Yes, I agree. I just meant the Google index is probably the largest centralized collection of knowledge. Maybe not though, just a guess.

tianshuo · on June 19, 2019

This is almost the same open-ended interview questions I've used for many years, works a charm because it filters the engineers from the chaff (who just copy-pastes code from the internet w/o understanding why)

mrunkel · on June 19, 2019

Me too. This gives a quick insight into what the applicant knows and what they are interested in.

This is usually one of the three questions I require as part of an application.

The other two are a technical question tailored for the position and the third a 'throwaway' that the applicant answer as they see fit. In the past it's been things like "What is the airspeed of an unladen swallow? (European or African)"

dev_north_east · on June 19, 2019

> "What is the airspeed of an unladen swallow? (European or African)"

What are you expecting to get from something like that?

mrunkel · on June 25, 2019

Either they get the reference and say something funny in response, they don't get the reference and google it, or they ask a question like "what are you expecting from something like that?"

In any case, it's a chance to show themselves as a person.

matsemann · on June 19, 2019

Yeah, if you don't understand how the browser has implemented lexical analysis, it surely means you only copy paste code /s

davidmr · on June 19, 2019

That seems like an uncharitable conclusion. I think most people worth hiring (in an interview where that question is asked) should be able to expound at some length on at least some part of the process.
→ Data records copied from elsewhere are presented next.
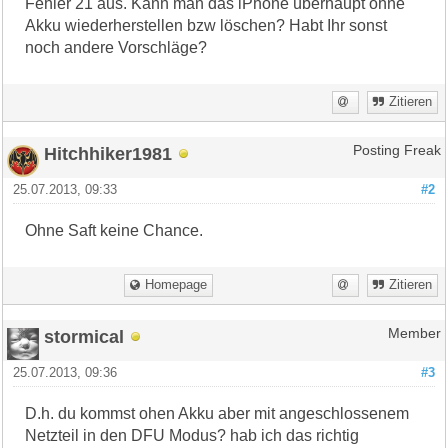
Fehler 21 aus. Kann man das iPhone überhaupt ohne
Akku wiederherstellen bzw löschen? Habt Ihr sonst
noch andere Vorschläge?
Zitieren
Hitchhiker1981
Posting Freak
25.07.2013, 09:33
#2
Ohne Saft keine Chance.
Homepage
Zitieren
stormical
Member
25.07.2013, 09:36
#3
D.h. du kommst ohen Akku aber mit angeschlossenem
Netzteil in den DFU Modus? hab ich das richtig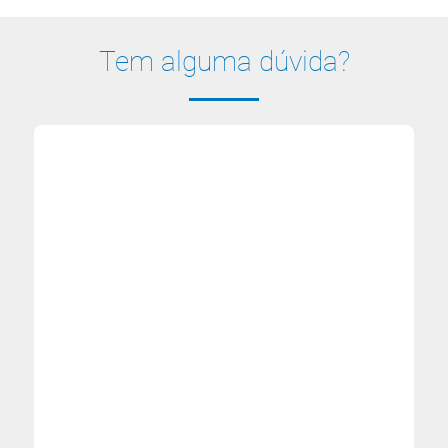
Tem alguma dúvida?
What part of the process they spend the most time talking about is an interesting window into their experience.

amelius · on June 19, 2019

If only we knew!

PaulHoule · on June 19, 2019

[flagged]

333c · on June 19, 2019

This isn't a constructive comment. Elaborate why you dislike Google/Google Search, in a way that adds to the discussion. I think there are many valid reasons, and this isn't one.

pgcj_poster · on June 19, 2019

The way I read it, this person wasn't criticizing Google Search but was rather saying that it's stupid to type in www.google.com because you can search from the url bar directly.

333c · on June 19, 2019

Ah, perhaps. That wasn't clear to me.

adtac · on June 19, 2019

I'm pretty sure that was just a joke

333c · on June 19, 2019

From the HN Guidelines[0]:

> Don't be snarky. Comments should get more thoughtful and substantive, not less, as a topic gets more divisive.
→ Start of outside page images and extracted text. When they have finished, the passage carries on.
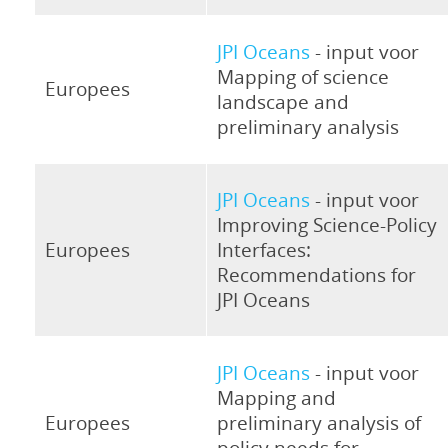
JPI Oceans
- input voor
Mapping of science
Europees
landscape and
preliminary analysis
JPI Oceans
- input voor
Improving Science-Policy
Europees
Interfaces:
Recommendations for
JPI Oceans
JPI Oceans
- input voor
Mapping and
Europees
preliminary analysis of
policy needs for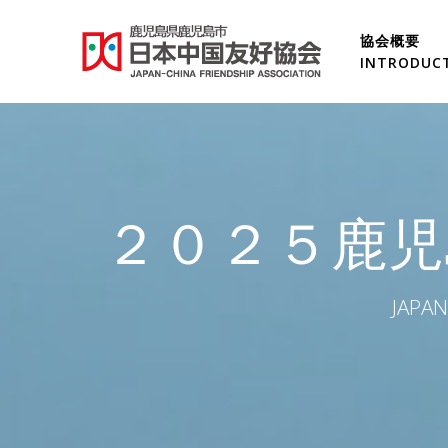
コ
ン
協会概要
テ
INTRODUC
ン
ツ
Introduc
へ
ス
キ
History
ッ
２０２５鹿児
プ
Staffs
Rule
JAPAN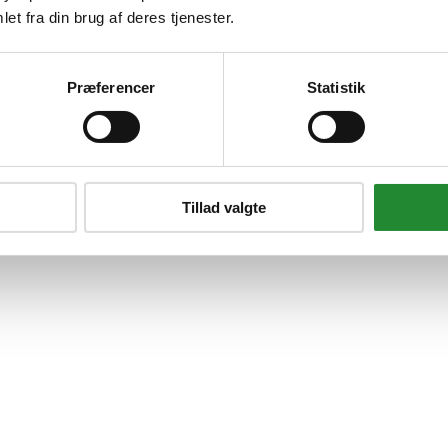
et fra din brug af deres tjenester.
Præferencer
Statistik
Tillad valgte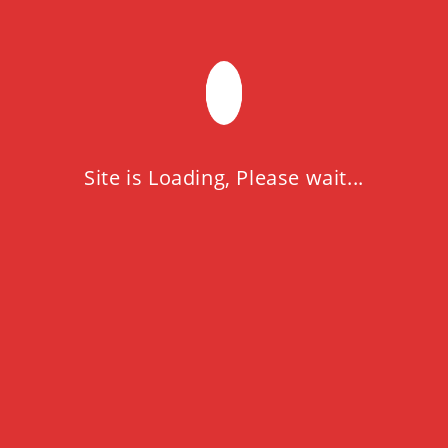
A PROPOS
Afin de proposer les solutions que vous attendez, et
d’en assurer le suivi , nous mettons à votre disposition
une équipe commerciale dynamique et expérimenté.
Site is Loading, Please wait...
CONTACTEZ-NOUS
Adresse :
79 Lotissement Cadat Rouiba, Alger, Algérie
Tél :
+213 44 054 865 / +213 (0) 550 019 722
Fax : +213 44 054 865
INFORMATIONS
> Please don't post shallow dismissals, especially of other people's work.

[0]: https://news.ycombinator.com/newsguidelines.html

techslave · on June 19, 2019

i invented this question circa 2009. i have to assume, one of many that independently invented it.

in my version, it’s not “what is behind the scenes “, it’s “tell me everything you can in as much detail as you like, what has to happen to visit www.google.com”. of course in 2009 google had only just become google.com.

shereadsthenews · on June 19, 2019

I've noticed that when anyone claims to have invented something on HN, they get voted down. But I have no reason to doubt it. Please tell us more about how you came to use this question, and why you think it wasn't in circulation before that. I know someone asked me this in an interview in 2010, so it was in wider use by then.

techslave · on June 19, 2019

ARGH! too late to edit. of course i meant 1999 not 2009.

toast0 · on June 19, 2019

Edit: rewritten without snark

I was interviewed on this in 2004 for Yahoo! although the hostname in question was different.

macintux · on June 19, 2019

You mean 1999 perhaps?

0815test · on June 18, 2019

Doesn't it depend on the browser? Does Google Chrome still do that thing where if you fire the browser up and then type www.google.com in it, it actually searches Google for that string and returns a results page, instead of just browsing there?

chromeguy66 · on June 18, 2019

The behaviour of the URL bar is modifiable in most modern browsers. The default on most is automatic detection of URLs - if something looks like an URL, it's treated like one and if it doesn't, it searches your search engine of choice.

pedrocx486 · on June 18, 2019

Doesn't happen to me, at least didn't happen in a while.